• [What is required] Copy out the rows word for word, starting at the line that contains "pose: elev=59.2 azim=148.6" and continuing through the last of the rows.

-- Begin The input --

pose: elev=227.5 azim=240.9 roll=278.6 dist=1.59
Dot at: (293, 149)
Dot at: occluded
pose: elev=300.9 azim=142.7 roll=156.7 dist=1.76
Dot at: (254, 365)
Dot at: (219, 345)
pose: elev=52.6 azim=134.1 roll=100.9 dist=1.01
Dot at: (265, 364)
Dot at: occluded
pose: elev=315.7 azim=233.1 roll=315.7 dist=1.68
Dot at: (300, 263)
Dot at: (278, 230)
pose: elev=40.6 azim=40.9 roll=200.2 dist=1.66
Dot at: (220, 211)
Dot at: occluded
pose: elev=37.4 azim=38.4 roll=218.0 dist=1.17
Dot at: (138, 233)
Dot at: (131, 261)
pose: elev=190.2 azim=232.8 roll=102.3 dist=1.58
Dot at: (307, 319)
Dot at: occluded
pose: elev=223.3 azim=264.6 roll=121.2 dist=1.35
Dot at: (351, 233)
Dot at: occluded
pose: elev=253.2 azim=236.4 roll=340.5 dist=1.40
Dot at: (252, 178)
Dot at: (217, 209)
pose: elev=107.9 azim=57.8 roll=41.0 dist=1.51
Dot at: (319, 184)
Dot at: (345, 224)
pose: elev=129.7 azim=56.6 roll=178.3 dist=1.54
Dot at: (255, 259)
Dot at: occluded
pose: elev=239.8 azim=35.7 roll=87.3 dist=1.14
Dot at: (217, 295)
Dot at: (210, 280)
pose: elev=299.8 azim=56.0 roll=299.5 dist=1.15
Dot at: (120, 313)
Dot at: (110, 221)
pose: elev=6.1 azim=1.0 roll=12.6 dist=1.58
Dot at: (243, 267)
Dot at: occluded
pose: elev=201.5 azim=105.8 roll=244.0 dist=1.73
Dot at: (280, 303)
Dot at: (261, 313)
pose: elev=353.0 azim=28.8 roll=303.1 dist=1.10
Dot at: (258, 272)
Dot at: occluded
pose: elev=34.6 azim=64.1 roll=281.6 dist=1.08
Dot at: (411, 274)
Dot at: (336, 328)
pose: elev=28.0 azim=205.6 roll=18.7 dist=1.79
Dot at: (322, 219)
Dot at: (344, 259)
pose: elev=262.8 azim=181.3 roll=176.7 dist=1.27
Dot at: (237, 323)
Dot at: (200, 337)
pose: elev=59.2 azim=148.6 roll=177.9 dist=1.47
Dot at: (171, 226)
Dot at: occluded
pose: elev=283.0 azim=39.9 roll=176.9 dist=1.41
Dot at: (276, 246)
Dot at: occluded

-- End The input --

• [Answer to the task]
pose: elev=59.2 azim=148.6 roll=177.9 dist=1.47
Dot at: (171, 226)
Dot at: occluded
pose: elev=283.0 azim=39.9 roll=176.9 dist=1.41
Dot at: (276, 246)
Dot at: occluded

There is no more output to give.